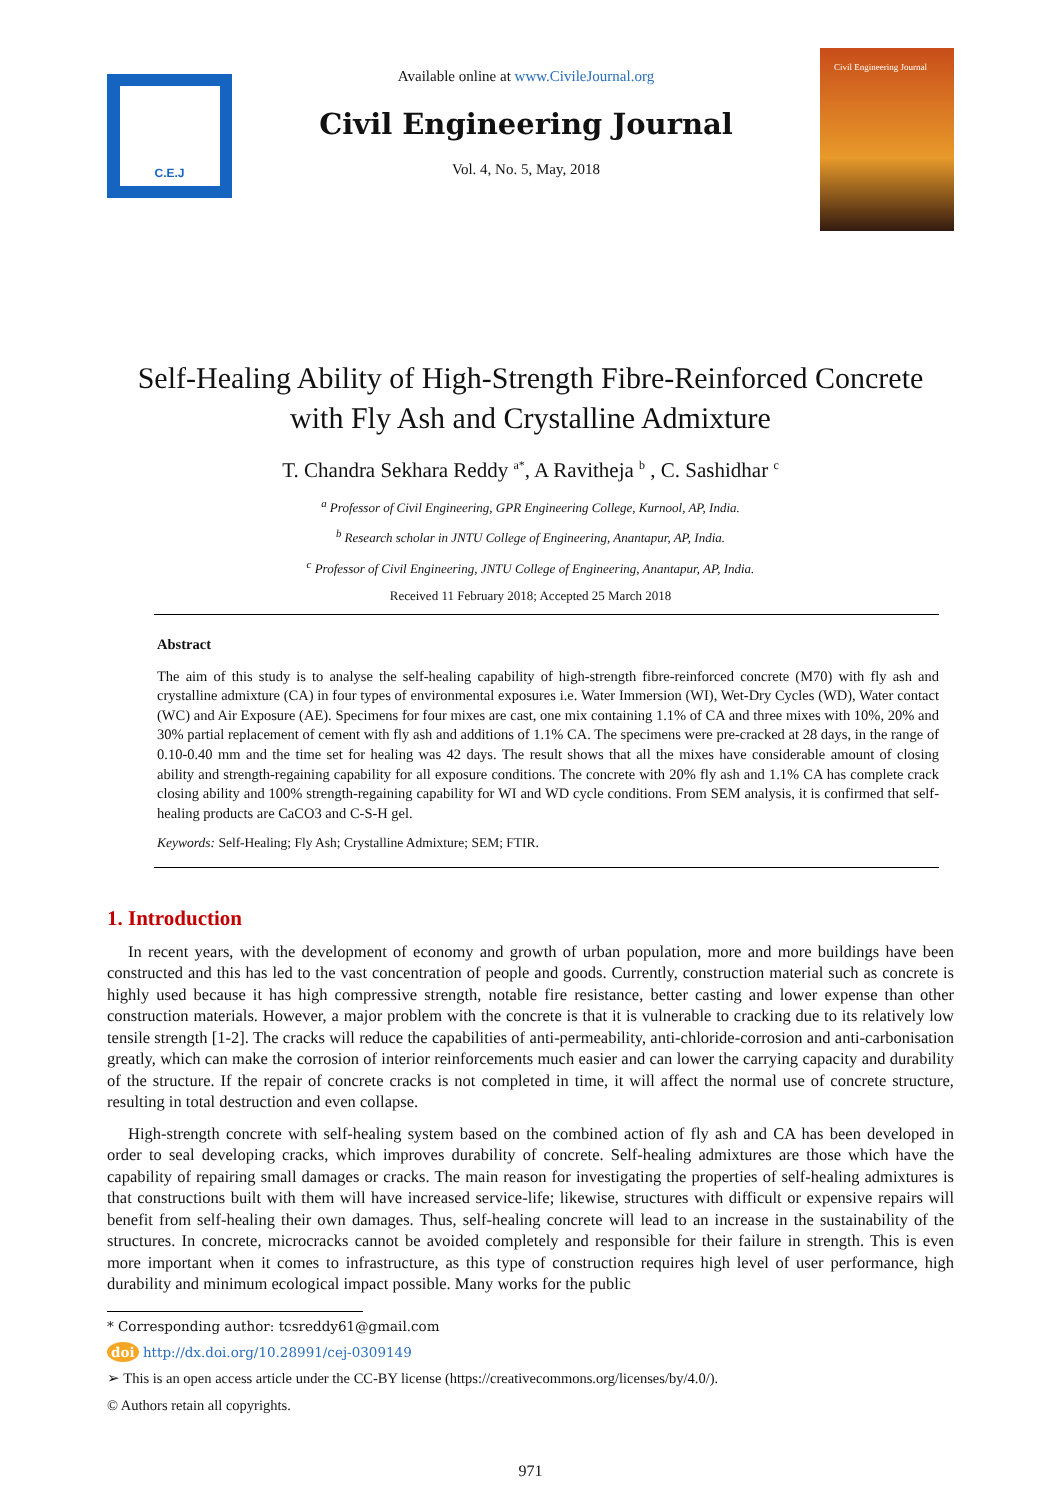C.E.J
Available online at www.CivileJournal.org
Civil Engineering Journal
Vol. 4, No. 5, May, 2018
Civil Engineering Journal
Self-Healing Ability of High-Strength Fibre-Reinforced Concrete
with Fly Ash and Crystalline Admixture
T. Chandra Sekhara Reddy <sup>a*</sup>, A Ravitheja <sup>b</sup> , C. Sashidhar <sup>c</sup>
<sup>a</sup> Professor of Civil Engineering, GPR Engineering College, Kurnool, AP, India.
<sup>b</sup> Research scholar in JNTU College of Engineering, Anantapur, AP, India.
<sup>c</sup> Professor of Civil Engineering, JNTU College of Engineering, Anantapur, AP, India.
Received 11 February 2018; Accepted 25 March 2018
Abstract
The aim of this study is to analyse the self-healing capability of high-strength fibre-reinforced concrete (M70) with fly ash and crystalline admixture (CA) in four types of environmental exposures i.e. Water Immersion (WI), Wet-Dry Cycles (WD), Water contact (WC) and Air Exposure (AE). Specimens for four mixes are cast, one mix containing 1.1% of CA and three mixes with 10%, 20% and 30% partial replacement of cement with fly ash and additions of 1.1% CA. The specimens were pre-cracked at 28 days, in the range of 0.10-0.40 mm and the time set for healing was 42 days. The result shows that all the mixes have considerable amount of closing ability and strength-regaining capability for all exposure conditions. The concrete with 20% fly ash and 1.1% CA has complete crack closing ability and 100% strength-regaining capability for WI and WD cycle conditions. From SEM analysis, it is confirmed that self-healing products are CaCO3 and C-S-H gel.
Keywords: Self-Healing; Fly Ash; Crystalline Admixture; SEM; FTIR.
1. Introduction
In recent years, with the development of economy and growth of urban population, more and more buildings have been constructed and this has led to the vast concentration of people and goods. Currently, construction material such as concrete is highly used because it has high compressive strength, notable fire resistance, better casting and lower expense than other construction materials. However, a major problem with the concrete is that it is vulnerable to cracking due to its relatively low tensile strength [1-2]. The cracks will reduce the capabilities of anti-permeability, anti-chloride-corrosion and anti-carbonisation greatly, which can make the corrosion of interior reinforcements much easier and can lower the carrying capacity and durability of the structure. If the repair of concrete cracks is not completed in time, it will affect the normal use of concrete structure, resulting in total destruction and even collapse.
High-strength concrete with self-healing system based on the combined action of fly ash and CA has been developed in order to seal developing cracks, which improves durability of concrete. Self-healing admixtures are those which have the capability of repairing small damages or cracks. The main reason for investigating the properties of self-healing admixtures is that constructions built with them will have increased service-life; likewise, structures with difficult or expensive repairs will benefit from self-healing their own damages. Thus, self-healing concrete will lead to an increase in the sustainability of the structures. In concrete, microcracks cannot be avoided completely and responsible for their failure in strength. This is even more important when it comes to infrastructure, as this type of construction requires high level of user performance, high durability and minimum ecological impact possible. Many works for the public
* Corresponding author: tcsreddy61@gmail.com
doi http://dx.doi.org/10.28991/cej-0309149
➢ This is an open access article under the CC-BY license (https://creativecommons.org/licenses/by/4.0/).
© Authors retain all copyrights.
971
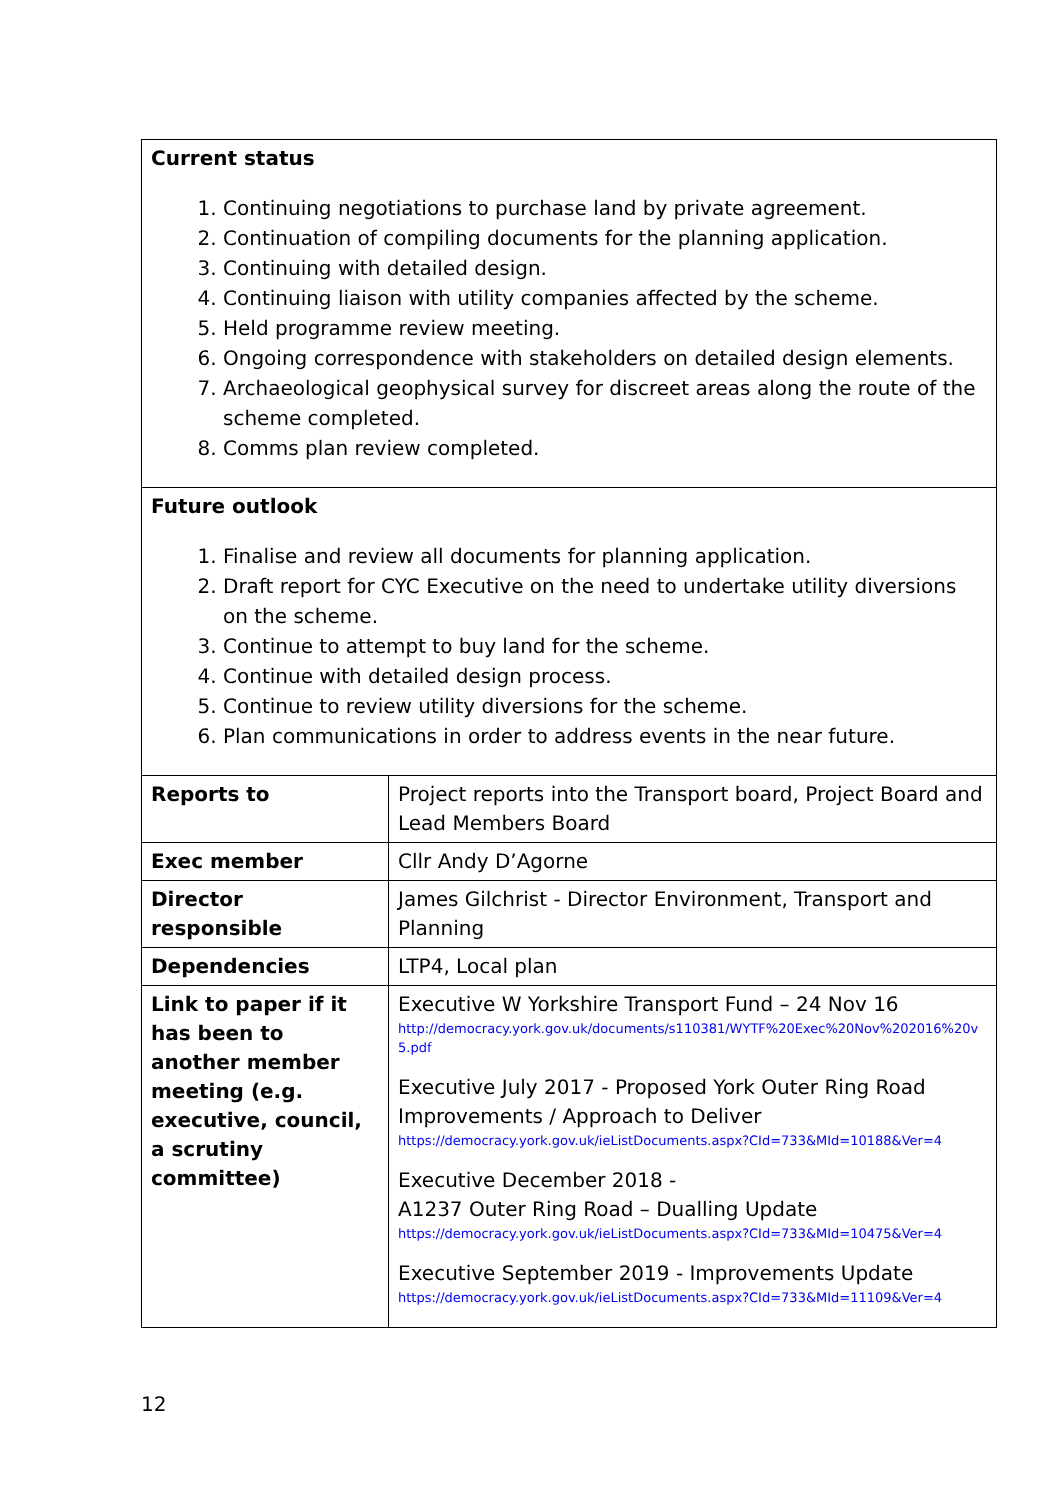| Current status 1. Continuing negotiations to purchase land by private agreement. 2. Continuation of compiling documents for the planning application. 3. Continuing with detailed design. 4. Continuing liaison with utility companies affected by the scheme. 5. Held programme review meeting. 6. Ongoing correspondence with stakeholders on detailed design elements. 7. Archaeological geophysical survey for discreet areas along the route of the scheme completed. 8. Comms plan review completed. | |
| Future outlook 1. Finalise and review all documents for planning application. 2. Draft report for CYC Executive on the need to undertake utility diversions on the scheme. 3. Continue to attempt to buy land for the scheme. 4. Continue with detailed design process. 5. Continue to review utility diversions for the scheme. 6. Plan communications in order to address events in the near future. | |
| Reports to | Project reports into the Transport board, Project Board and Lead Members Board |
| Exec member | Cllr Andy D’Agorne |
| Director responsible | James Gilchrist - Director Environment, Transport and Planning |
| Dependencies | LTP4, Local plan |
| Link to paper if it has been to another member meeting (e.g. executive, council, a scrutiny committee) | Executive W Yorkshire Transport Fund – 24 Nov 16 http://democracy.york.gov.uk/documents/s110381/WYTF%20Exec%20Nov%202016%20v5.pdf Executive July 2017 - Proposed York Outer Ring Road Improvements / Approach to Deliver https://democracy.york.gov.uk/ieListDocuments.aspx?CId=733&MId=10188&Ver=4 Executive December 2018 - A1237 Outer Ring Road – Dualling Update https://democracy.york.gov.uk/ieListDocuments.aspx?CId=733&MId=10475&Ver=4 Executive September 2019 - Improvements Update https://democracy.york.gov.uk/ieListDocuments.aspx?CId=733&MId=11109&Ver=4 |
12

◆ Problem requirements: Only a number is expected in response: how many lines of the records above include the word "India".

◆ Answer: 3